Study irreducible chains where all states communicate. Learn period of a state and aperiodic chains. Understand decomposition into communicating classes.
Find stationary distributions π satisfying π = πP. Learn existence and uniqueness conditions, and connection to eigenvectors of transition matrix.
Study convergence to stationary distribution: lim P^{(n)} = π for irreducible, aperiodic, positive recurrent chains. Learn ergodic theorem for Markov chains.
Calculate probability of eventual absorption into absorbing states. Learn to solve linear systems arising from first-step analysis.
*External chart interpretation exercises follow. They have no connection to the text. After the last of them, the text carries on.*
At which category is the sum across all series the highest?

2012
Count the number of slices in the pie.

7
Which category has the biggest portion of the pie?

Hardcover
Study hitting times T_j = inf{n ≥ 1: X_n = j} and their distributions. Learn mean return times and their relationship to stationary probabilities.
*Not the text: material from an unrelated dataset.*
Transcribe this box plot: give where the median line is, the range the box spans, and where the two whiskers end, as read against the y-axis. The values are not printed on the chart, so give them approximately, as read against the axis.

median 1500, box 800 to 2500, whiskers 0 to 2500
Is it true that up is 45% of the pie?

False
Study Markov chains in continuous time and their infinitesimal generators.
Master the fundamental continuous-time process: homogeneous Poisson process with rate λ. Learn counting process properties and exponential inter-arrival times.
Understand that Markov chains spend exponentially distributed time in each state. Learn the memoryless property of exponential distribution.
Study infinitesimal generator Q where Q_{ij} is rate of transition from i to j. Learn that row sums equal zero and P(t) = e^{Qt}.
Learn forward equation P'(t) = P(t)Q and backward equation P'(t) = QP(t). Understand their probabilistic interpretations and solutions.
Study processes where transitions are only to neighboring states. Learn birth rates λ_i and death rates μ_i, and detailed balance equations.
Find limiting distributions π satisfying πQ = 0. Learn conditions for existence and uniqueness, and connection to discrete-time embedded chain.
Transform continuous-time chain to discrete-time by uniformizing with rate ν ≥ max_i |Q_{ii}|. Learn how this enables computational methods.
Apply continuous-time Markov chains to model queueing systems. Study M/M/1 queue as birth-death process with arrival rate λ and service rate μ.